Someday, Google says, all kinds of credit cards from all kinds of banks will work with Wallet.

If you don’t have a Citibank MasterCard, you can still use Wallet. On the screen where you select which credit card you want to use, you’ll find an imaginary one called Google Prepaid Card. It comes with $10 of credit — Google’s gift to you, O Early Adopter — but right there on the phone, you can preload it with more money from another credit card.

All right. So you’re in CVS or 7-Eleven, and the cashier announces the total, “$31.24.” At the exact moment when you would ordinarily swipe your credit card, you simply turn on the phone. (You don’t have to fire up the Wallet app first.) You hold it against the PayPass terminal and enter your four-digit password. The screen says “Sent,” and the terminal’s screen says “Authorizing … Approved … Balance $0. Thank you!”

Security, Google says, is baked into the system from the beginning. The phone’s N.F.C. chip is completely deactivated when the screen is off. That’s to prevent sneaky evildoers from “skimming” (reading) your credit card information.

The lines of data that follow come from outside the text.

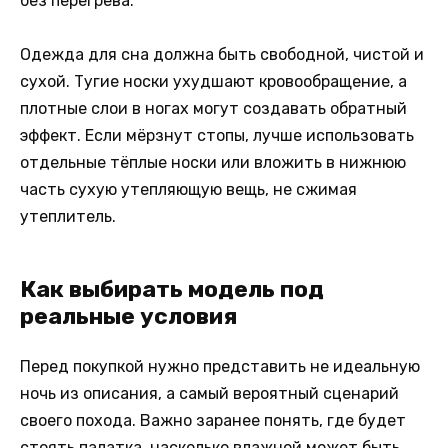
без перегрева.
Одежда для сна должна быть свободной, чистой и
сухой. Тугие носки ухудшают кровообращение, а
плотные слои в ногах могут создавать обратный
эффект. Если мёрзнут стопы, лучше использовать
отдельные тёплые носки или вложить в нижнюю
часть сухую утепляющую вещь, не сжимая
утеплитель.
Как выбирать модель под
реальные условия
Перед покупкой нужно представить не идеальную
ночь из описания, а самый вероятный сценарий
своего похода. Важно заранее понять, где будет
стоять палатка, насколько влажной может быть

A shame, really; Google says that the N.F.C. chip could work even when the phone was off, meaning you could keep using it to buy things. But Google chose to emphasize security over convenience; as a result, the phone is useless as a wallet once its battery is dead.

The pass code requirement is intended to prevent people from buying stuff with your phone if it’s lost or stolen, since they won’t know the code. (And if they guess wrong five times in a row, the whole Wallet becomes unusable. You have to contact Google and explain yourself.)

Of course, the four-digit pass code requirement also sucks most of the fun and convenience out of the whole phone-as-wallet concept. Tapping out the pass code on small keys on a not-always-responsive touch screen is a hassle, and not demonstrably faster than signing a regular credit card slip. Why can’t we disable that requirement according to our own paranoia levels?

You can’t even pick an easy-to-type pass code to save yourself effort; Wallet won’t accept codes like 1234 or 1111.